The relative strength of Canada's job market also stems from having an older work force than the Americans. While youth has certain advantages, they're not apparent during a recession. Layoffs will figure more prominently south of the border.

At the same time, Canada has largely succeeded in eliminating much of the structural unemployment that plagued the economy in the past. Though pockets of chronic joblessness still exist, they're modest compared with the unemployment rates in excess of 20 per cent that used to be common in some regions.

This shows up in Canada's employment rate - the percentage of those over 15 with jobs. It remains historically high, at 63.1 per cent in December, down 0.2 percentage points from November. In 1982, it was 57 per cent.

"There has been two decades of continued out-migration from places that were pools of structural unemployment," observes Dalhousie University economics professor Lars Osberg. "And Internet job searches didn't exist in [past recessions], so there's a whole new way of matching vacancies with unemployed workers."

Another measure of Canada's relative economic health lies in the so-called misery index, the combined total of the unemployment and inflation rates. It hovered around an excruciating 25 per cent during the '80s recession and about 20 per cent a decade later. Today, it is well below 10 per cent and likely won't surpass that threshold in this recession.

Monetary and fiscal stimulus are two reasons Royal Bank of Canada is predicting this recession will be shorter than the two previous ones. The bank expects Canada's economy to start growing again in the second quarter of this year, following only two quarters of contraction. As a result, the bank predicts the unemployment rate will peak at 7.4 per cent.

Some economists have been warning of deflation, a phenomenon where expectations of falling prices cause consumers to put off purchases. But with unprecedented liquidity being pumped into the financial system by the Bank of Canada, and the federal government promising a spending package that will make it look like Christmas in January, the longer-term threat is that of upward pressure on prices.
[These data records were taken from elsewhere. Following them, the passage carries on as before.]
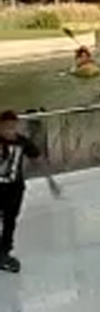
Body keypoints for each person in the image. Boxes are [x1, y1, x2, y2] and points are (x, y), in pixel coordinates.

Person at [0, 111, 43, 274]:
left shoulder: (22, 142)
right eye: (5, 128)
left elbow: (36, 157)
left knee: (10, 220)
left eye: (12, 127)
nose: (9, 131)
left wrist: (50, 179)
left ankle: (4, 251)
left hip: (14, 189)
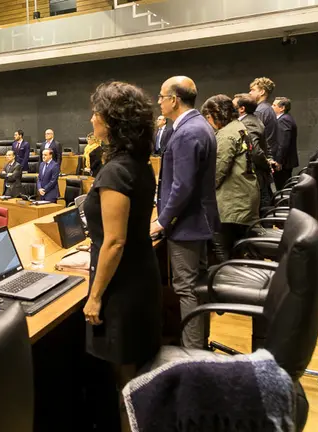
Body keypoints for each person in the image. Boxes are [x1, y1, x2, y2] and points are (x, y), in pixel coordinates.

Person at [82, 81, 162, 432]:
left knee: (127, 384)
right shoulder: (138, 164)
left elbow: (114, 241)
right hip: (141, 276)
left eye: (96, 113)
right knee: (137, 379)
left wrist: (95, 297)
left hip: (121, 289)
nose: (92, 118)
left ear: (110, 122)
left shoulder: (115, 172)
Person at [151, 76, 219, 350]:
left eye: (161, 96)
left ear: (174, 100)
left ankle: (192, 356)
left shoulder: (187, 132)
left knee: (186, 290)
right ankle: (199, 344)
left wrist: (161, 221)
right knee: (197, 287)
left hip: (187, 225)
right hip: (198, 221)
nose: (158, 102)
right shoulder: (199, 125)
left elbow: (182, 186)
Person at [201, 95, 260, 262]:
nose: (209, 122)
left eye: (208, 117)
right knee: (238, 248)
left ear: (216, 114)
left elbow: (217, 172)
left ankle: (227, 281)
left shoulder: (226, 135)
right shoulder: (239, 126)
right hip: (245, 194)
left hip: (232, 201)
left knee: (221, 248)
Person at [234, 93, 273, 210]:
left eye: (233, 105)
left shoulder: (248, 123)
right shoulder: (251, 120)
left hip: (257, 176)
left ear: (242, 109)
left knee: (260, 214)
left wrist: (267, 164)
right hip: (258, 176)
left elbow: (254, 151)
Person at [249, 77, 278, 172]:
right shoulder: (267, 108)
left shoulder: (260, 111)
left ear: (262, 92)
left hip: (262, 158)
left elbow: (255, 139)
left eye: (253, 90)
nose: (250, 93)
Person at [272, 97, 299, 190]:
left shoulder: (284, 120)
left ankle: (286, 204)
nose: (271, 107)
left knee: (282, 188)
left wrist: (279, 161)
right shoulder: (286, 118)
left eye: (274, 105)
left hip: (283, 162)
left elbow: (283, 142)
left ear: (282, 108)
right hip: (285, 161)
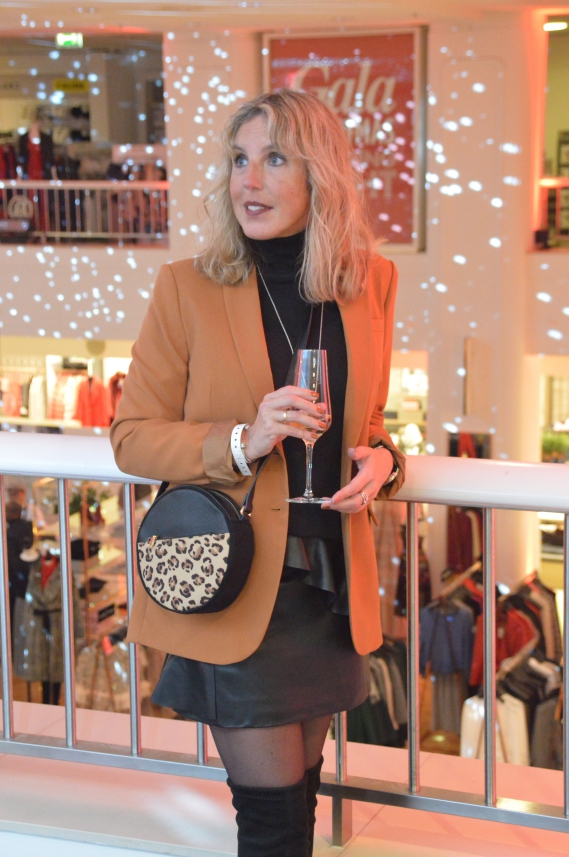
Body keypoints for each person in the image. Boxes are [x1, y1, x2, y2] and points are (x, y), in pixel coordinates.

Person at [111, 89, 405, 857]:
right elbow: (131, 439)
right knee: (273, 825)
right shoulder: (187, 286)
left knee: (297, 806)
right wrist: (245, 439)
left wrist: (385, 460)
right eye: (239, 159)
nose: (249, 179)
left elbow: (368, 422)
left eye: (274, 159)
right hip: (238, 585)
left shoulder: (369, 282)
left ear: (320, 174)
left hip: (326, 587)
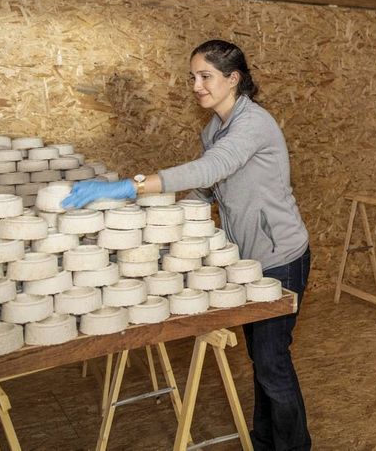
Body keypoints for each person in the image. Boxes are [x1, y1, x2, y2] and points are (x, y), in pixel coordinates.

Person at [62, 39, 312, 451]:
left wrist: (132, 186)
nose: (196, 85)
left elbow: (213, 166)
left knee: (272, 362)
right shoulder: (214, 128)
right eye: (192, 77)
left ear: (233, 79)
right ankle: (267, 440)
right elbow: (208, 187)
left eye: (205, 76)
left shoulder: (254, 123)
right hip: (248, 259)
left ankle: (293, 447)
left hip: (282, 256)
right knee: (264, 360)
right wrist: (160, 225)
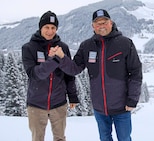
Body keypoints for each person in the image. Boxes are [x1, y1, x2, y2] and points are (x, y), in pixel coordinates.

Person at [52, 9, 142, 141]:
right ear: (93, 26)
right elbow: (74, 69)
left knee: (124, 138)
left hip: (122, 106)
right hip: (100, 108)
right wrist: (61, 57)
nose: (101, 26)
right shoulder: (86, 46)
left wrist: (132, 99)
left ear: (110, 23)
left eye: (104, 22)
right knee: (104, 138)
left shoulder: (125, 43)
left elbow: (135, 73)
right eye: (98, 23)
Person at [21, 11, 79, 141]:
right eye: (46, 27)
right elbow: (35, 74)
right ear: (40, 27)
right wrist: (55, 59)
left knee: (60, 138)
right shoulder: (29, 48)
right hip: (36, 104)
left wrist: (73, 96)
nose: (50, 31)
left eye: (53, 28)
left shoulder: (63, 47)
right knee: (37, 138)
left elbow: (69, 74)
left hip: (59, 103)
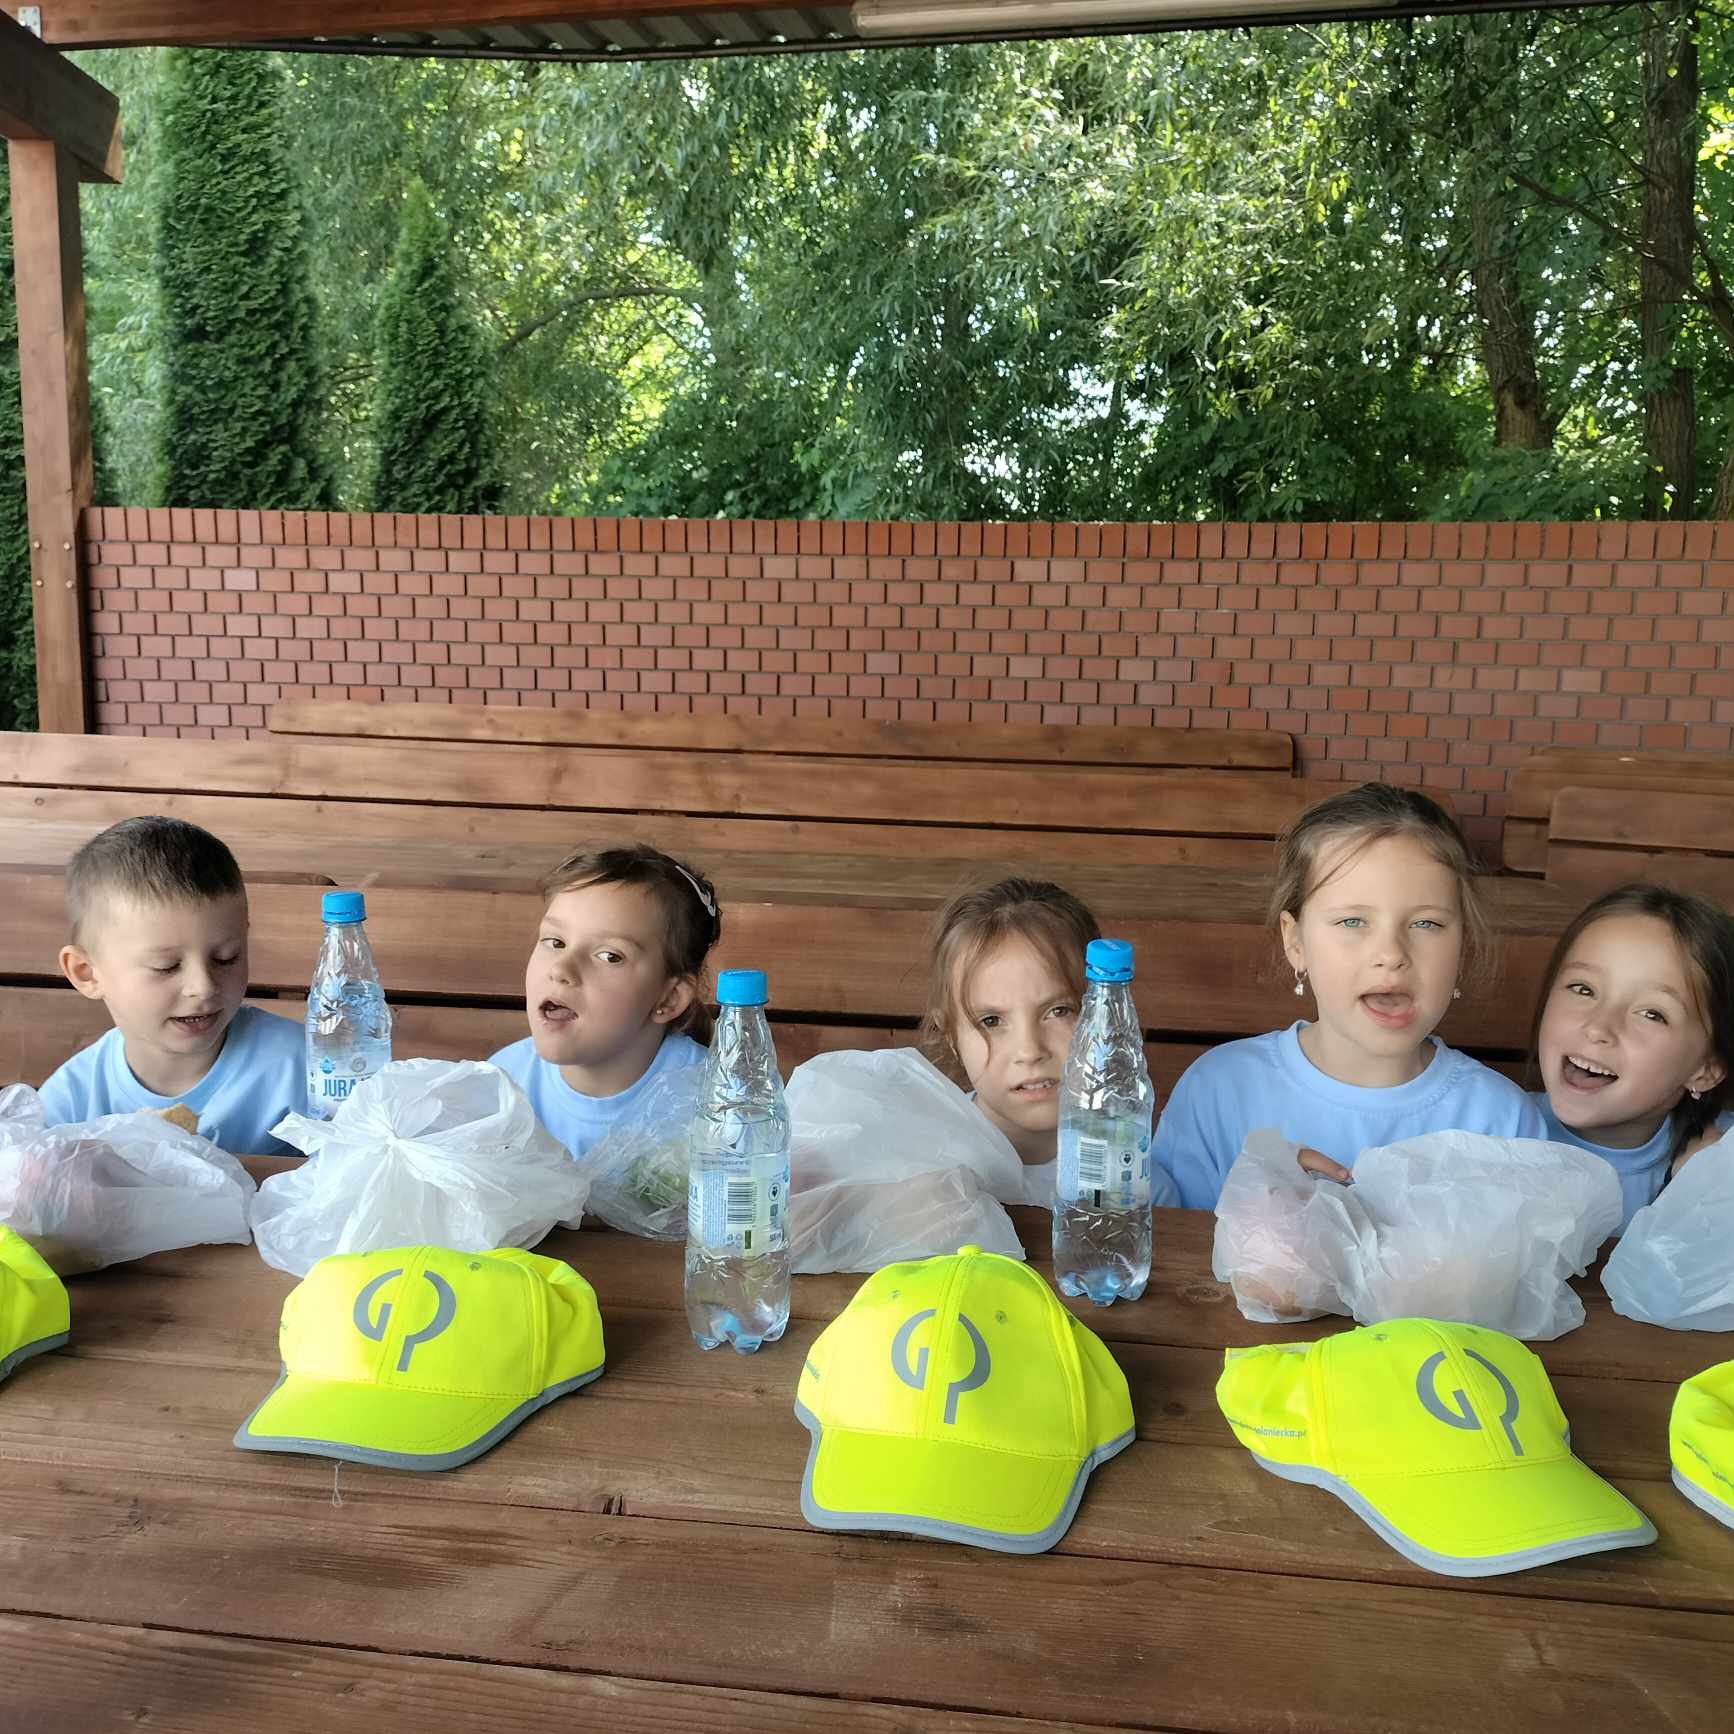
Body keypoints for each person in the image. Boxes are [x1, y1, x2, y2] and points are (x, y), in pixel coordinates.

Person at [1153, 783, 1543, 1209]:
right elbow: (1161, 1232)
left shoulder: (1502, 1122)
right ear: (1295, 941)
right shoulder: (1221, 1090)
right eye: (1353, 921)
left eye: (1427, 924)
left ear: (1461, 948)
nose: (1391, 954)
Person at [40, 816, 304, 1156]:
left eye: (226, 958)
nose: (203, 987)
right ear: (87, 973)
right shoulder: (70, 1102)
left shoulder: (305, 1069)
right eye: (166, 967)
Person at [921, 875, 1178, 1206]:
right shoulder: (923, 1164)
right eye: (991, 1021)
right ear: (951, 1035)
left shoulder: (1137, 1187)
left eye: (1058, 1011)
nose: (1030, 1051)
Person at [488, 844, 719, 1162]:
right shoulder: (503, 1083)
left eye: (610, 956)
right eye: (555, 942)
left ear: (668, 998)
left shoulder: (716, 1102)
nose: (561, 969)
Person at [1529, 882, 1734, 1228]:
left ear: (1706, 1070)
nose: (1598, 1027)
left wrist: (1709, 1198)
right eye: (1583, 989)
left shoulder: (1721, 1159)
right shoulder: (1489, 1127)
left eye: (1652, 1014)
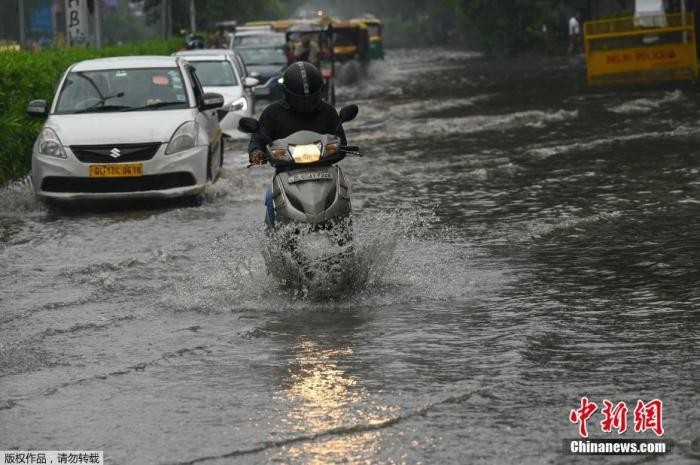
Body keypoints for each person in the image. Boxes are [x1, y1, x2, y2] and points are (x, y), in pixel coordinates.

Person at [248, 61, 347, 226]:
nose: (306, 104)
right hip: (286, 172)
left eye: (311, 99)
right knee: (271, 201)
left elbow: (341, 142)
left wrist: (337, 149)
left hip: (325, 172)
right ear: (287, 94)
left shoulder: (328, 112)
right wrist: (256, 151)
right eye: (301, 100)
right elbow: (259, 136)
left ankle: (346, 234)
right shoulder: (272, 113)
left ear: (319, 93)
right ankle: (275, 237)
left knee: (344, 194)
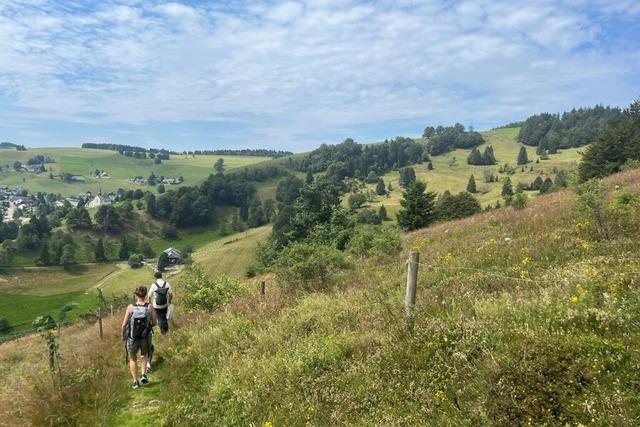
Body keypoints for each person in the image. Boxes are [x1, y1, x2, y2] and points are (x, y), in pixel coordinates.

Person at [121, 286, 157, 389]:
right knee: (144, 355)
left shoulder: (130, 307)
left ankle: (135, 382)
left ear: (136, 295)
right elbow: (154, 323)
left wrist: (122, 335)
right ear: (145, 295)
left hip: (132, 338)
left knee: (132, 358)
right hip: (145, 337)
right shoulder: (149, 307)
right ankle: (143, 375)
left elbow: (124, 325)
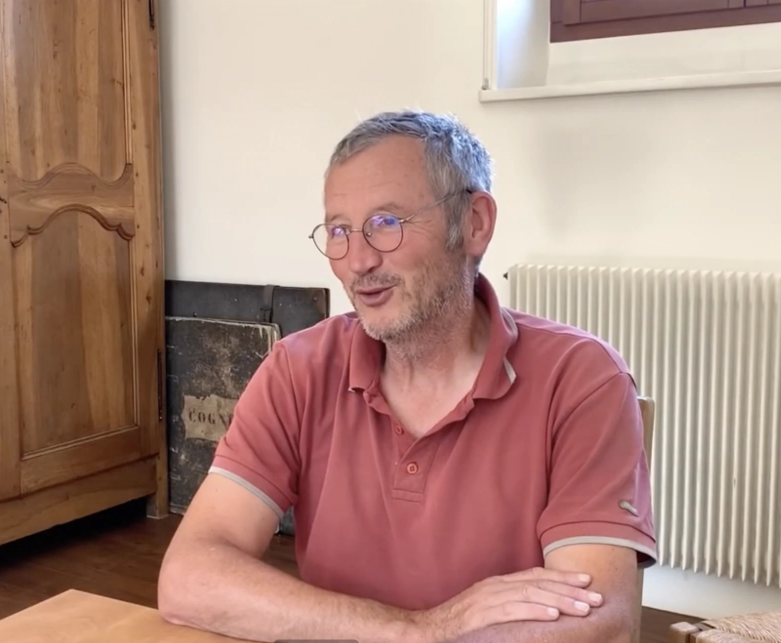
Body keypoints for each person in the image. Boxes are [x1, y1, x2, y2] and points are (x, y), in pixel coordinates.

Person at [157, 110, 657, 643]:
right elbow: (189, 578)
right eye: (339, 231)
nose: (358, 261)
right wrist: (418, 630)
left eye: (387, 224)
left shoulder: (581, 378)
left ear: (474, 223)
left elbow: (600, 621)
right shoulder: (298, 369)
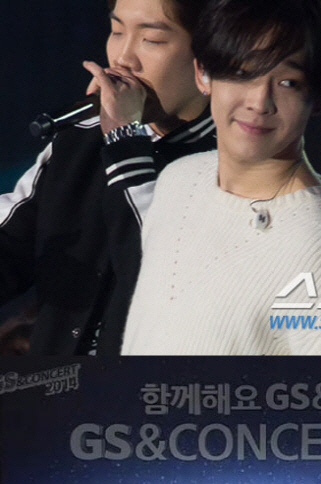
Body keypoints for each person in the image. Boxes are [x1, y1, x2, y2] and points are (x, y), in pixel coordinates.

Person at [121, 0, 321, 355]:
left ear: (319, 97)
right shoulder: (179, 181)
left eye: (287, 82)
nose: (259, 102)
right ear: (203, 73)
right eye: (242, 72)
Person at [0, 0, 215, 355]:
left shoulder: (231, 166)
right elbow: (11, 243)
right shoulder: (79, 140)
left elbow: (168, 278)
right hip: (53, 386)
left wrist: (122, 139)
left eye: (151, 40)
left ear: (209, 56)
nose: (123, 59)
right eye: (116, 32)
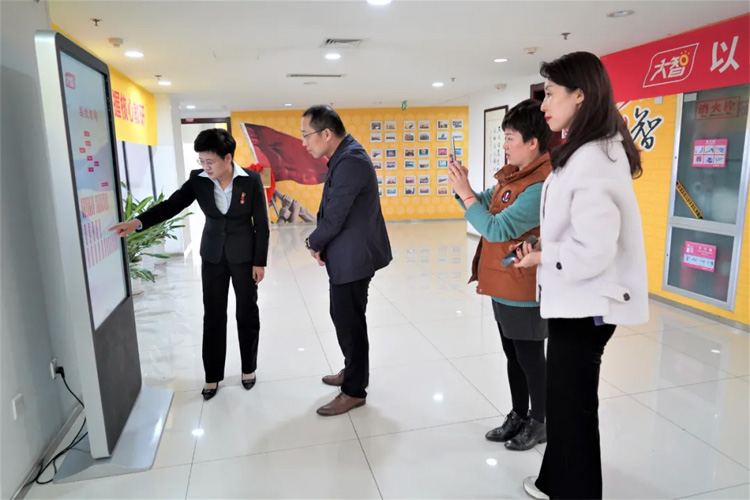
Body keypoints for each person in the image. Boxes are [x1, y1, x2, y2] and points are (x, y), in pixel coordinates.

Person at [514, 52, 648, 499]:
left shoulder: (594, 157)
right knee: (566, 402)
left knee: (573, 408)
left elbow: (594, 250)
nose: (544, 104)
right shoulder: (587, 149)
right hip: (575, 299)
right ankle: (554, 481)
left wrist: (543, 256)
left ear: (580, 95)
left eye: (551, 94)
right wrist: (543, 249)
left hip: (586, 305)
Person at [110, 128, 269, 401]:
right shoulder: (198, 180)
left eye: (210, 161)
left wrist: (259, 262)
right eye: (202, 161)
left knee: (246, 312)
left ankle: (248, 368)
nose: (205, 167)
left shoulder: (250, 180)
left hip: (244, 257)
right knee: (213, 314)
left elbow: (262, 225)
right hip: (213, 257)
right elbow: (172, 205)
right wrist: (138, 222)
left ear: (227, 158)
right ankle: (212, 375)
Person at [449, 99, 551, 451]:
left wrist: (466, 195)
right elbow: (480, 203)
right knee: (513, 356)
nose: (505, 145)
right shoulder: (513, 177)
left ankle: (540, 421)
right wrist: (461, 187)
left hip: (524, 289)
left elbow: (496, 228)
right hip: (503, 284)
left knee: (531, 360)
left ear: (532, 142)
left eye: (510, 138)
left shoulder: (539, 185)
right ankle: (519, 414)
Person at [301, 105, 392, 416]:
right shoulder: (344, 155)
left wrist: (313, 241)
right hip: (346, 253)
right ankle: (352, 369)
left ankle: (354, 390)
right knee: (343, 317)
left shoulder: (351, 160)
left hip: (354, 256)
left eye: (307, 135)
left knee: (350, 322)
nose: (304, 142)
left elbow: (335, 214)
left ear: (326, 133)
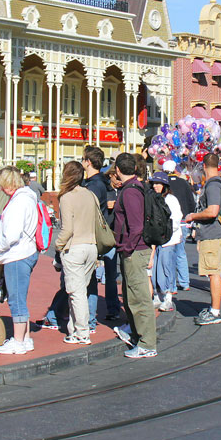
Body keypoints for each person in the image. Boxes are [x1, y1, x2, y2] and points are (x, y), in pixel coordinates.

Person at [111, 153, 157, 358]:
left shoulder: (130, 192)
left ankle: (147, 343)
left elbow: (136, 225)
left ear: (118, 170)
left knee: (139, 297)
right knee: (133, 295)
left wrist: (127, 248)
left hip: (135, 250)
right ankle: (140, 338)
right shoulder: (136, 187)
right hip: (135, 249)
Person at [0, 166, 40, 354]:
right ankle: (25, 338)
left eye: (2, 185)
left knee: (16, 300)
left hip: (17, 255)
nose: (1, 189)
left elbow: (11, 235)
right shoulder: (28, 198)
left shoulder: (18, 202)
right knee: (20, 297)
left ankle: (18, 341)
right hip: (27, 251)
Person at [54, 160, 99, 344]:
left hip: (75, 247)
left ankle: (82, 332)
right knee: (80, 291)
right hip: (91, 245)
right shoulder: (90, 195)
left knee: (76, 292)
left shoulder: (66, 197)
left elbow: (67, 229)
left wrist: (58, 245)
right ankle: (74, 330)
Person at [184, 153, 221, 326]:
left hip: (212, 234)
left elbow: (212, 211)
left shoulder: (213, 185)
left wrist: (193, 216)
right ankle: (213, 309)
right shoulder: (217, 183)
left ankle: (215, 312)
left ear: (204, 166)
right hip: (213, 233)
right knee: (213, 271)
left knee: (213, 273)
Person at [83, 146, 120, 322]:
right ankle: (111, 309)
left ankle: (93, 316)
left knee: (98, 276)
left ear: (88, 162)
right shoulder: (104, 184)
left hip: (102, 233)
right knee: (107, 275)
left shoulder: (94, 185)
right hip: (107, 232)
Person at [149, 171, 182, 312]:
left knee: (166, 267)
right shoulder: (151, 198)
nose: (155, 186)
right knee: (154, 269)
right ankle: (157, 296)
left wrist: (164, 232)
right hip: (154, 240)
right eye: (154, 183)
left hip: (168, 240)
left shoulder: (171, 200)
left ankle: (168, 297)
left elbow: (176, 219)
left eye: (158, 183)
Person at [162, 159, 195, 292]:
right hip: (183, 221)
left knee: (169, 255)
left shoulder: (163, 183)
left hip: (169, 222)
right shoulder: (184, 183)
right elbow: (191, 202)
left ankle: (172, 285)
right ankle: (185, 282)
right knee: (181, 253)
"There are risks in terms of the timing of the [stimulus] initiatives," warns Paul Ferley, assistant chief economist at Royal Bank of Canada. "If they leave them in place too long, it could very well sow the seeds for an inflation problem."

U.S. economist James Grant, author of the influential Grant's Interest Rate Observer, has also expressed this concern. Though with doomageddon in vogue, not many people are listening.

As Mr. Grant observed recently: "Frostbite victims tend not to dwell on the summertime perils of heatstroke."